La femme et son pouvoir, par Mme Anna Lampérière ; 1 vol. in-16, de 308 p., Paris, Giard et Brière, 1909. — L’idée directrice de ce petit livre, c’est que « la nature » interdit à la femme l’activité productrice et lui impose le devoir d’organiser la consommation : l’homme acquiert, la femme dépense. Il est anormal et funeste que les femmes fassent concurrence aux hommes dans les carrières industrielles. L’homme est « créé de destination pour l’effort physique » ; il est « injuste qu’une femme prenne une peine quand un homme peut la lui éviter ». Loin de multiplier les carrières ouvertes aux femmes, il faudrait charger les hommes du blanchissage (p. 279), de la couture, du repassage, etc. (p. 50), de tous les métiers qui exigent un effort. Aux femmes serait réservée une triple tâche : élever les enfants, utiliser les ressources créées par les hommes, embellir leur vie. Non seulement les femmes mariées, mais les femmes isolées joueraient ce triple rôle d’éducatrices, d’économistes et d’esthéticiennes. Elles seraient nourrices sèches, bonnes d’enfants, institutrices et professeurs, infirmières et médecins, mais elles entreraient, en outre, dans des carrières encore à créer, où elles détermineraient les besoins de la consommation et les moyens d’y satisfaire, où elles « indiqueraient » aux architectes, aux fabricants de meubles, aux artistes, aux couturiers et aux parfumeurs les exigences de leur goût. Une éducation spéciale, toute différente de celle qui actuellement fait des femmes des « simili-hommes », leur enseignerait les notions strictement indispensables à leur mission sociale : pas de sciences théoriques, pas de travaux de laboratoire ; la femme n’a pas à chercher des vérités nouvelles, mais simplement à utiliser, pour l’aménagement et l’embellissement de la société, les vérités découvertes par les hommes. La valeur économique de son rôle ainsi défini est d’ailleurs considérable aux yeux de Mme Lampérière : outre qu’elle donne naissance à des travailleurs, la femme augmente la puissance de travail de l’homme et le pouvoir d’achat de son salaire. Elle est donc son égale.

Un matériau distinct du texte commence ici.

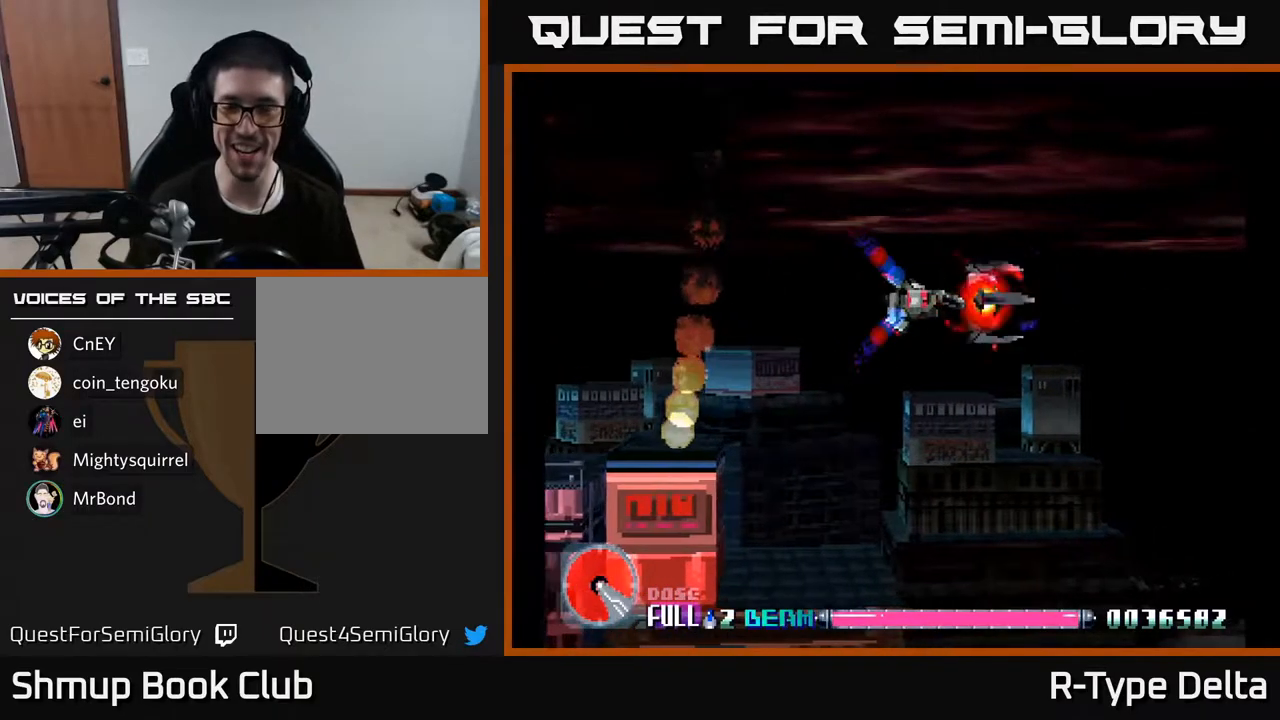
{"buttons": ["X"], "events": [[167, "DPAD_LEFT", "up"]]}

Les idées défendues par Mme Lampérière nous paraissent assez contestables. En fait, il est inexact que la femme soit « normalement » réduite à dépenser sans produire. Le portrait que nous trace Mme Lampérière de la femme primitive, inspiratrice des dessins préhistoriques, et « dispensatrice des réserves ou des provisions de la caverne », est un peu fantaisiste. En grande majorité, les femmes de tous les temps se sont livrées à des tâches productives ; la situation que Mme Lampérière juge normale, c’est la situation tout exceptionnelle des femmes des classes riches. Il est vrai que, jusqu’à l’avènement de la grande industrie, la femme pouvait produire (filer la laine, par exemple) sans abandonner le foyer domestique : son travail industriel était moins visible (et c’est pourquoi Mme Lampérière ne l’aperçoit pas), mais il n’en était pas moins réel. Le pouvoir économique des femmes n’a été que rarement réduit à l’utilisation des ressources créées par les hommes.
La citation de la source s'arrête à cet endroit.